**Data provided**.
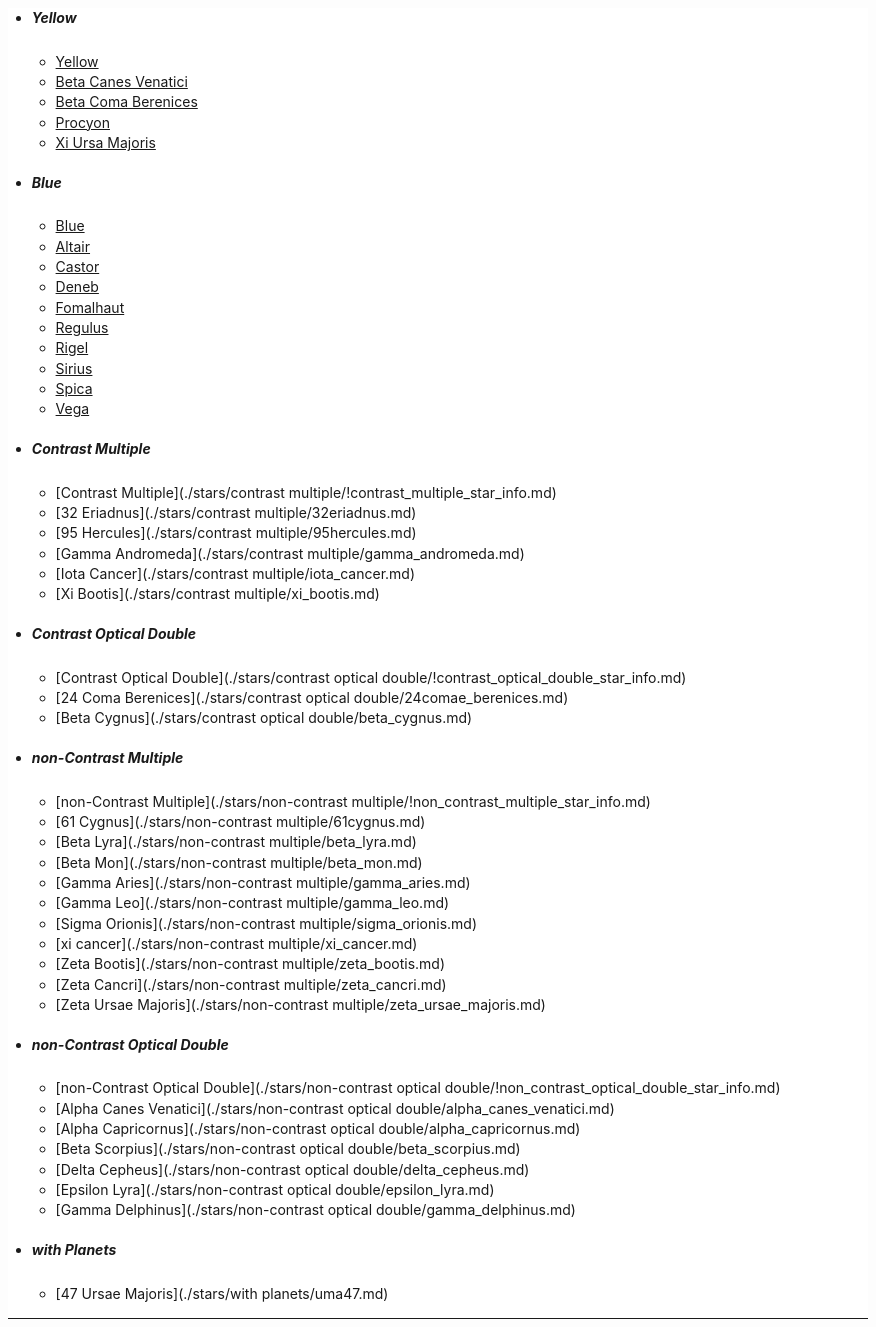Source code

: - ##### Yellow
    - [Yellow](./stars/yellow/!yellow_stars.md)
    - [Beta Canes Venatici](./stars/yellow/beta_canes_venatici.md)
    - [Beta Coma Berenices](./stars/yellow/beta_coma_berenices.md)
    - [Procyon](./stars/yellow/procyon.md)
    - [Xi Ursa Majoris](./stars/yellow/xi_ursa_majoris.md)
- ##### Blue
    - [Blue](./stars/blue/!blue_stars.md)
    - [Altair](./stars/blue/altair.md)
    - [Castor](./stars/blue/castor.md)
    - [Deneb](./stars/blue/deneb.md)
    - [Fomalhaut](./stars/blue/fomalhaut.md)
    - [Regulus](./stars/blue/regulus.md)
    - [Rigel](./stars/blue/rigel.md)
    - [Sirius](./stars/blue/sirius.md)
    - [Spica](./stars/blue/spica.md)
    - [Vega](./stars/blue/vega.md)
- ##### Contrast Multiple
    - [Contrast Multiple](./stars/contrast multiple/!contrast_multiple_star_info.md)
    - [32 Eriadnus](./stars/contrast multiple/32eriadnus.md)
    - [95 Hercules](./stars/contrast multiple/95hercules.md)
    - [Gamma Andromeda](./stars/contrast multiple/gamma_andromeda.md)
    - [Iota Cancer](./stars/contrast multiple/iota_cancer.md)
    - [Xi Bootis](./stars/contrast multiple/xi_bootis.md)
- ##### Contrast Optical Double
    - [Contrast Optical Double](./stars/contrast optical double/!contrast_optical_double_star_info.md)
    - [24 Coma Berenices](./stars/contrast optical double/24comae_berenices.md)
    - [Beta Cygnus](./stars/contrast optical double/beta_cygnus.md)

- ##### non-Contrast Multiple
    - [non-Contrast Multiple](./stars/non-contrast multiple/!non_contrast_multiple_star_info.md)
    - [61 Cygnus](./stars/non-contrast multiple/61cygnus.md)
    - [Beta Lyra](./stars/non-contrast multiple/beta_lyra.md)
    - [Beta Mon](./stars/non-contrast multiple/beta_mon.md)
    - [Gamma Aries](./stars/non-contrast multiple/gamma_aries.md)
    - [Gamma Leo](./stars/non-contrast multiple/gamma_leo.md)
    - [Sigma Orionis](./stars/non-contrast multiple/sigma_orionis.md)
    - [xi cancer](./stars/non-contrast multiple/xi_cancer.md)
    - [Zeta Bootis](./stars/non-contrast multiple/zeta_bootis.md)
    - [Zeta Cancri](./stars/non-contrast multiple/zeta_cancri.md)
    - [Zeta Ursae Majoris](./stars/non-contrast multiple/zeta_ursae_majoris.md)
- ##### non-Contrast Optical Double
    - [non-Contrast Optical Double](./stars/non-contrast optical double/!non_contrast_optical_double_star_info.md)
    - [Alpha Canes Venatici](./stars/non-contrast optical double/alpha_canes_venatici.md)
    - [Alpha Capricornus](./stars/non-contrast optical double/alpha_capricornus.md)
    - [Beta Scorpius](./stars/non-contrast optical double/beta_scorpius.md)
    - [Delta Cepheus](./stars/non-contrast optical double/delta_cepheus.md)
    - [Epsilon Lyra](./stars/non-contrast optical double/epsilon_lyra.md)
    - [Gamma Delphinus](./stars/non-contrast optical double/gamma_delphinus.md)

- ##### with Planets
    - [47 Ursae Majoris](./stars/with planets/uma47.md)

---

**Required work**. Copy exactly, and only, the lines from the one containing "- [non-Contrast Multiple](./stars/non-contrast" through the last line of the listing.

**Written answer**.
    - [non-Contrast Multiple](./stars/non-contrast multiple/!non_contrast_multiple_star_info.md)
    - [61 Cygnus](./stars/non-contrast multiple/61cygnus.md)
    - [Beta Lyra](./stars/non-contrast multiple/beta_lyra.md)
    - [Beta Mon](./stars/non-contrast multiple/beta_mon.md)
    - [Gamma Aries](./stars/non-contrast multiple/gamma_aries.md)
    - [Gamma Leo](./stars/non-contrast multiple/gamma_leo.md)
    - [Sigma Orionis](./stars/non-contrast multiple/sigma_orionis.md)
    - [xi cancer](./stars/non-contrast multiple/xi_cancer.md)
    - [Zeta Bootis](./stars/non-contrast multiple/zeta_bootis.md)
    - [Zeta Cancri](./stars/non-contrast multiple/zeta_cancri.md)
    - [Zeta Ursae Majoris](./stars/non-contrast multiple/zeta_ursae_majoris.md)
- ##### non-Contrast Optical Double
    - [non-Contrast Optical Double](./stars/non-contrast optical double/!non_contrast_optical_double_star_info.md)
    - [Alpha Canes Venatici](./stars/non-contrast optical double/alpha_canes_venatici.md)
    - [Alpha Capricornus](./stars/non-contrast optical double/alpha_capricornus.md)
    - [Beta Scorpius](./stars/non-contrast optical double/beta_scorpius.md)
    - [Delta Cepheus](./stars/non-contrast optical double/delta_cepheus.md)
    - [Epsilon Lyra](./stars/non-contrast optical double/epsilon_lyra.md)
    - [Gamma Delphinus](./stars/non-contrast optical double/gamma_delphinus.md)

- ##### with Planets
    - [47 Ursae Majoris](./stars/with planets/uma47.md)

---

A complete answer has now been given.